To-do list>
1. In the plan amendment, what happens to outstanding Options and SARs when Change-in-Control Treatment applies?
2. Substitute "electricbasspick" for "electricbassfinger" in the listing, starting at its first line and stopping after the line that contains "Transcribe the guitar", with everything else unchanged. Leave the picture lines out of your answer.

Page text>

______

PARKWAY PROPERTIES, INC.

2010 OMNIBUS EQUITY INCENTIVE PLAN

 

 

 

                WHEREAS, the Parkway Properties, Inc.  2010 Omnibus Equity
Incentive Plan (the "Plan") authorizes the Board of Directors of Parkway
Properties, Inc. (the "Company") to amend the Plan, and

                WHEREAS, the Board of Directors has determined to amend the
provisions of the Plan applicable upon a change in control of the Company,

                NOW, THEREFORE, the Plan is amended as follows, effective as of
the effective date of the Plan:

                1.     Section 15 is amended to read as follows:

                    15.             Change in Control.

(a)                 Impact of Event.  Notwithstanding any provision of the Plan
to the contrary, in the event of a Change in Control, the  provisions of this
Section 15 shall apply except to the extent an Award Agreement provides for a
different treatment (in which case the Award Agreement shall govern and this
Section 15 shall not be applicable):

(i)                   If and to the extent that outstanding awards under the
Plan (A) are assumed by the successor corporation (or an affiliate of the
successor) or continued or (B) are replaced with equity awards that preserve the
existing value of the awards at the time of the Change in Control and provide
for subsequent payout in accordance with a vesting schedule and Performance
Goals, as applicable, that are the same or more favorable to the Participants
than the vesting schedule and Performance Goals applicable to the awards, then
all such awards or such substitutes for them shall remain outstanding and be
governed by their respective terms and the provisions of the Plan subject to
Section 15(a)(v).

(ii)                 If and to the extent that outstanding awards under the Plan
are not assumed, continued, or replaced in accordance with Section 15(a)(i),
then upon the Change in Control the following treatment (referred to as
"Change-in-Control Treatment") shall apply to such awards: (A) outstanding
Options and SARs shall immediately vest and become exercisable; and (B) the
restrictions and other conditions applicable to outstanding Restricted Shares,
Restricted Share Units, and other Share-based Awards, including vesting
requirements, shall immediately lapse, and any Performance Goals relevant to
such awards shall be deemed to have been achieved at the target performance
level; such Awards shall be free of all restrictions and fully vested; and, with
respect to Restricted Share Units, shall be payable immediately in accordance
with their terms or, if later, as of the earliest permissible date under Code
section 409A.

______

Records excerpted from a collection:

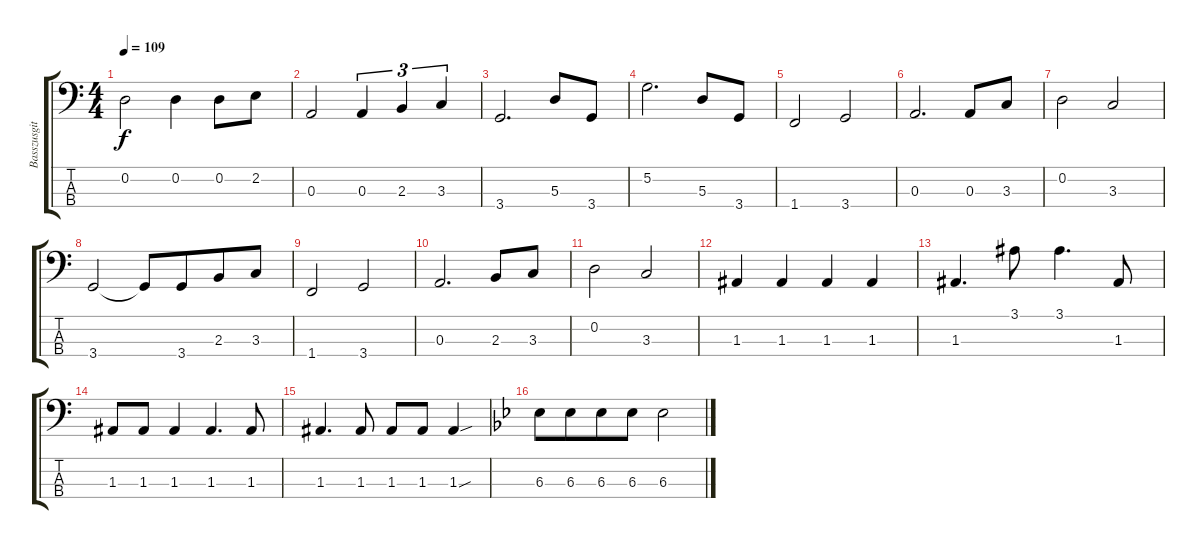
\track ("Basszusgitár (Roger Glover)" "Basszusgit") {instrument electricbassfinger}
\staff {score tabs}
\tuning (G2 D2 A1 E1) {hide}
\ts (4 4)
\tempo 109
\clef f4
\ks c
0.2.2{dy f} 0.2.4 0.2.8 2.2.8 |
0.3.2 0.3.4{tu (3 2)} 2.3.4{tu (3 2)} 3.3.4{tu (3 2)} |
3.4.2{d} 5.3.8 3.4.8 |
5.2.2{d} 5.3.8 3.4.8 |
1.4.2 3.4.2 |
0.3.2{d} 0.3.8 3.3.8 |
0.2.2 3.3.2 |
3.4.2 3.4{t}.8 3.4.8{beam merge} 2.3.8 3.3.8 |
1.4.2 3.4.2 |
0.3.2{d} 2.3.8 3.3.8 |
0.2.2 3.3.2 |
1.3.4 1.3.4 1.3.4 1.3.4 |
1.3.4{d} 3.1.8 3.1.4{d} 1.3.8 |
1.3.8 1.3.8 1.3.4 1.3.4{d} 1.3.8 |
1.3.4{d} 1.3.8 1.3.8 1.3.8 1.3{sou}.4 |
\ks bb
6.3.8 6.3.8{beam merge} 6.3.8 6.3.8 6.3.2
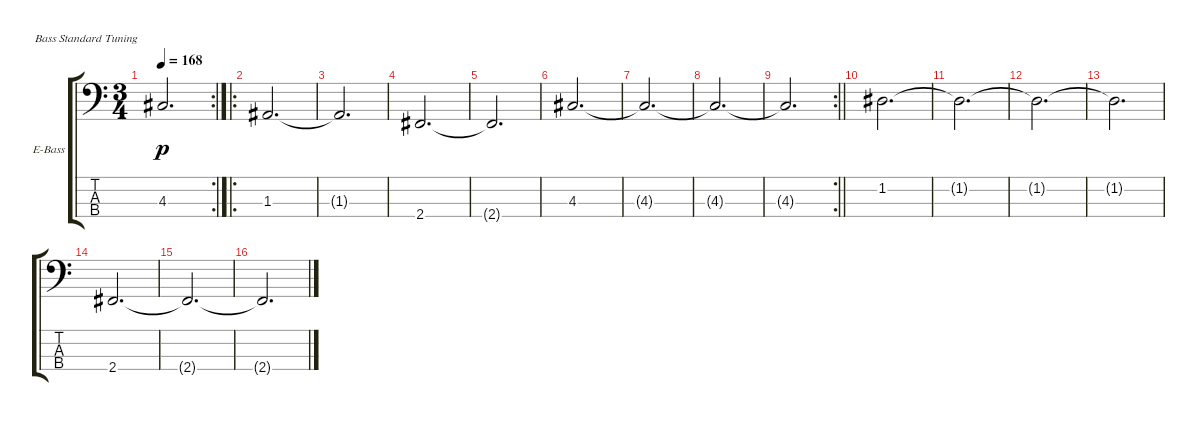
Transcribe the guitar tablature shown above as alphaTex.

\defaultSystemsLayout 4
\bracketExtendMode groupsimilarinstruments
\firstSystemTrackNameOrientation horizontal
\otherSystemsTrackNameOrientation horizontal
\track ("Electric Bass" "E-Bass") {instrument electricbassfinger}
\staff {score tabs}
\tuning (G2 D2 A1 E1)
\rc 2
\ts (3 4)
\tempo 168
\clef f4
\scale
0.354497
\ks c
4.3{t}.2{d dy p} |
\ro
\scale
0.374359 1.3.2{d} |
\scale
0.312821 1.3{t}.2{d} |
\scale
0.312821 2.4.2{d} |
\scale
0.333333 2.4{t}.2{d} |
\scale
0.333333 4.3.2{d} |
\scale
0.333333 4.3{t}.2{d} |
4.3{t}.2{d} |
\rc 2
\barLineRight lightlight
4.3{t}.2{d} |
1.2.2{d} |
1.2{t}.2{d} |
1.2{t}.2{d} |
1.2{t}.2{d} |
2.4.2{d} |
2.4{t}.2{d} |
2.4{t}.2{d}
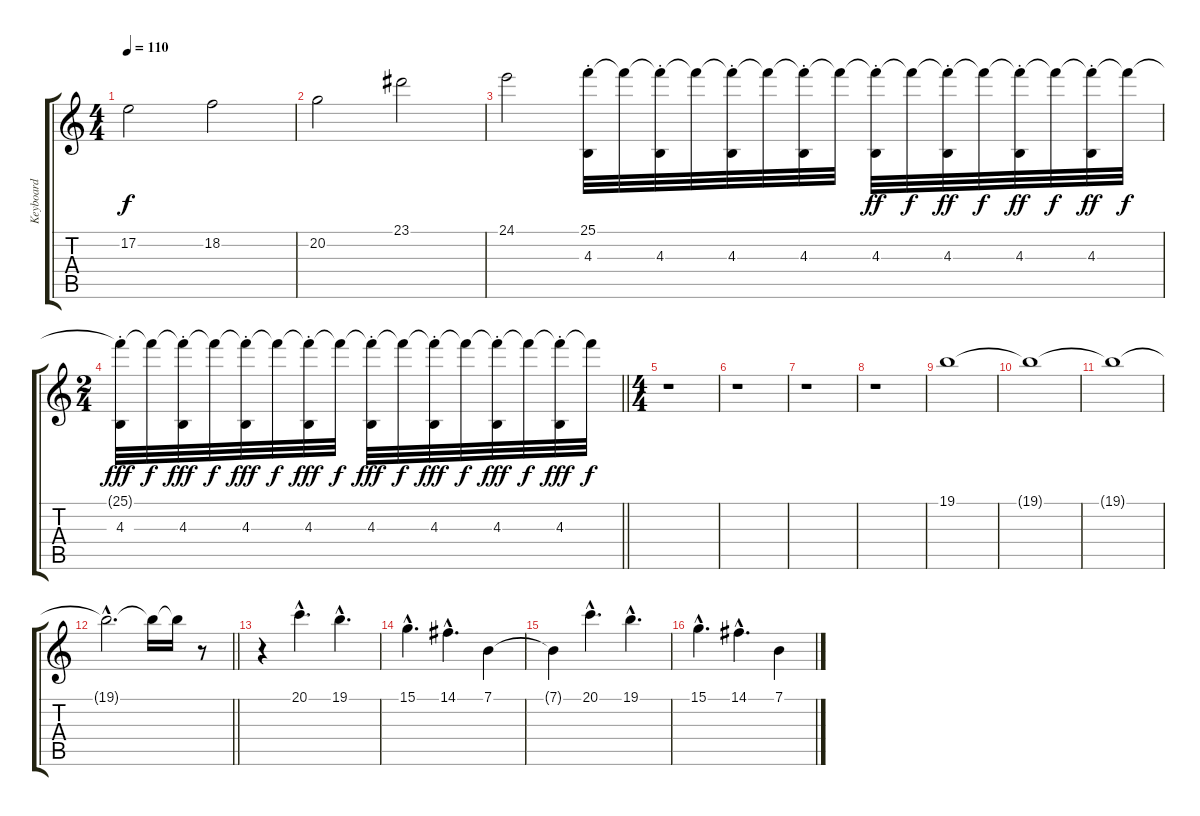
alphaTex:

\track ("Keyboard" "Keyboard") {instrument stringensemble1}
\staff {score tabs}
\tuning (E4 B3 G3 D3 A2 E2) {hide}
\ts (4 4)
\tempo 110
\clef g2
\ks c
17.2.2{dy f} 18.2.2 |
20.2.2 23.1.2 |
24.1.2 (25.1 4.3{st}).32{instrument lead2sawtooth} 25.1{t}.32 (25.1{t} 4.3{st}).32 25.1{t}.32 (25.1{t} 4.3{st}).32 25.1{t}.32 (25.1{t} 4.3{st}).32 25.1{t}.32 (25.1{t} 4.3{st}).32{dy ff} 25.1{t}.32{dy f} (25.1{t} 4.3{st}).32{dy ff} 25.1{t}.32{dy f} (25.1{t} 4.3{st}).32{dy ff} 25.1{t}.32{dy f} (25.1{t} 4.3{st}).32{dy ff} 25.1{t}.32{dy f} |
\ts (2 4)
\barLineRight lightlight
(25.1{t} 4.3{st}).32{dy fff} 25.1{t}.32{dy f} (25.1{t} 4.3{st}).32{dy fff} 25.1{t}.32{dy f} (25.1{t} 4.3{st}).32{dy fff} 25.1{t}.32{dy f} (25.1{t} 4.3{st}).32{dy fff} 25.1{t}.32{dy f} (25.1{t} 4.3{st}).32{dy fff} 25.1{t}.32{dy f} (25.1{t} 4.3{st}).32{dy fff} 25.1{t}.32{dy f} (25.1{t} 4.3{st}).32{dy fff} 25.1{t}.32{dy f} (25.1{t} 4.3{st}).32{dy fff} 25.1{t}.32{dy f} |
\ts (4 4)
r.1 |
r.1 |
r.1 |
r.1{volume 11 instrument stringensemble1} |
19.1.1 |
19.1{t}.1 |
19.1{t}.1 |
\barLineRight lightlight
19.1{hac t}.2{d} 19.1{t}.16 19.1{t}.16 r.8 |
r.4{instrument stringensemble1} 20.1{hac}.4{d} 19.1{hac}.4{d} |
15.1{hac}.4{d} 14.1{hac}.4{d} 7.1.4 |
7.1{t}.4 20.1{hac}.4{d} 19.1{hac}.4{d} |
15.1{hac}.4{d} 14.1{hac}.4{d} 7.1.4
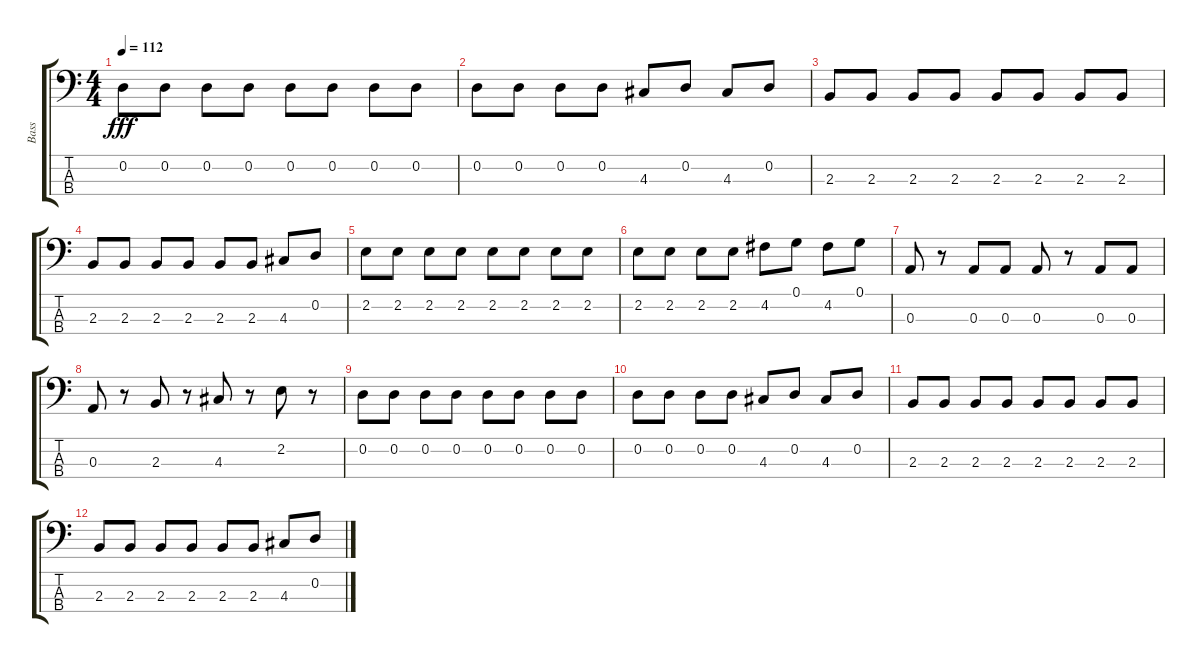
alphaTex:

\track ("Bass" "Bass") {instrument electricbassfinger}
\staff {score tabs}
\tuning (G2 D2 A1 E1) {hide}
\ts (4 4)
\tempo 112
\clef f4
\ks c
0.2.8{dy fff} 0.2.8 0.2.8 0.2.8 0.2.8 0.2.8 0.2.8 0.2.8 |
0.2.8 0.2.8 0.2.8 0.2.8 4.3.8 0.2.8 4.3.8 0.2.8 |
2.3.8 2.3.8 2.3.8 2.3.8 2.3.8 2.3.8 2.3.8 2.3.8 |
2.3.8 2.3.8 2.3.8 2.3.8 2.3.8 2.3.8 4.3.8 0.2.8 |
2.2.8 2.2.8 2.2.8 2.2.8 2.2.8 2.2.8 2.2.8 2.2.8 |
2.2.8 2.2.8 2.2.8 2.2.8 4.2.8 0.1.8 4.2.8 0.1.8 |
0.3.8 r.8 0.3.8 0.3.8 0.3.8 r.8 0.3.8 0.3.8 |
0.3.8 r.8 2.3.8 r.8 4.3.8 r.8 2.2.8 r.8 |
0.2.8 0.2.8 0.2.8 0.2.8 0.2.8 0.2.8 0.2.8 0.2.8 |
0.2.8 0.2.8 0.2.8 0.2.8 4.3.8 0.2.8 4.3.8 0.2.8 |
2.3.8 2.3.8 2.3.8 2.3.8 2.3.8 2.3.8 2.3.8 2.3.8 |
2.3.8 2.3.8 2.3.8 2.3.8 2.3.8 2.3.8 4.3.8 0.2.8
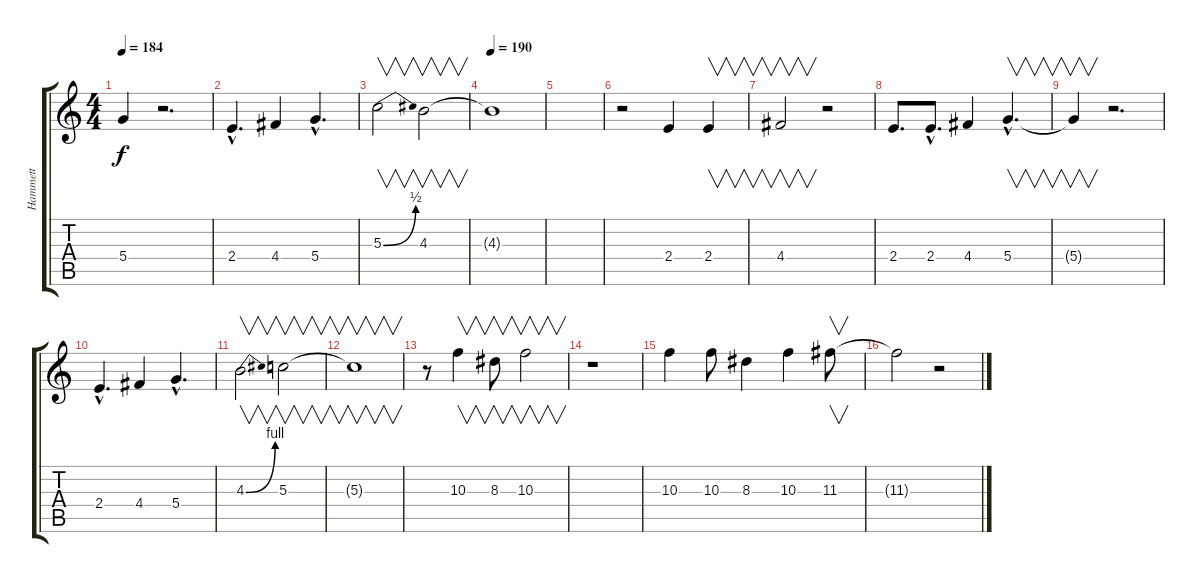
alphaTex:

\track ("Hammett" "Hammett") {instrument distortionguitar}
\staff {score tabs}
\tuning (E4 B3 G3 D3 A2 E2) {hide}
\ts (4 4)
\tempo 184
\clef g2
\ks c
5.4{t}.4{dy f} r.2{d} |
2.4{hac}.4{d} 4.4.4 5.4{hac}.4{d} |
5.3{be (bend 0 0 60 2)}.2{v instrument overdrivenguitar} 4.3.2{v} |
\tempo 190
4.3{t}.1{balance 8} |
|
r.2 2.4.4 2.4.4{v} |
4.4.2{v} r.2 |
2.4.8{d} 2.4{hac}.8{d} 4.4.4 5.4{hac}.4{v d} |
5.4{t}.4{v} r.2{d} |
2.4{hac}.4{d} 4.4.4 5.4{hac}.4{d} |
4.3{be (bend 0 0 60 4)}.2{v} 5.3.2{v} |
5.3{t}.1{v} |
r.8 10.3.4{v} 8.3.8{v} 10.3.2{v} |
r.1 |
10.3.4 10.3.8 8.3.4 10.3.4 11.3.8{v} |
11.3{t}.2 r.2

______

The replies>
1. They immediately vest and become exercisable.

2.
\track ("Basszusgitár (Roger Glover)" "Basszusgit") {instrument electricbasspick}
\staff {score tabs}
\tuning (G2 D2 A1 E1) {hide}
\ts (4 4)
\tempo 109
\clef f4
\ks c
0.2.2{dy f} 0.2.4 0.2.8 2.2.8 |
0.3.2 0.3.4{tu (3 2)} 2.3.4{tu (3 2)} 3.3.4{tu (3 2)} |
3.4.2{d} 5.3.8 3.4.8 |
5.2.2{d} 5.3.8 3.4.8 |
1.4.2 3.4.2 |
0.3.2{d} 0.3.8 3.3.8 |
0.2.2 3.3.2 |
3.4.2 3.4{t}.8 3.4.8{beam merge} 2.3.8 3.3.8 |
1.4.2 3.4.2 |
0.3.2{d} 2.3.8 3.3.8 |
0.2.2 3.3.2 |
1.3.4 1.3.4 1.3.4 1.3.4 |
1.3.4{d} 3.1.8 3.1.4{d} 1.3.8 |
1.3.8 1.3.8 1.3.4 1.3.4{d} 1.3.8 |
1.3.4{d} 1.3.8 1.3.8 1.3.8 1.3{sou}.4 |
\ks bb
6.3.8 6.3.8{beam merge} 6.3.8 6.3.8 6.3.2
Transcribe the guitar tablature shown above as alphaTex.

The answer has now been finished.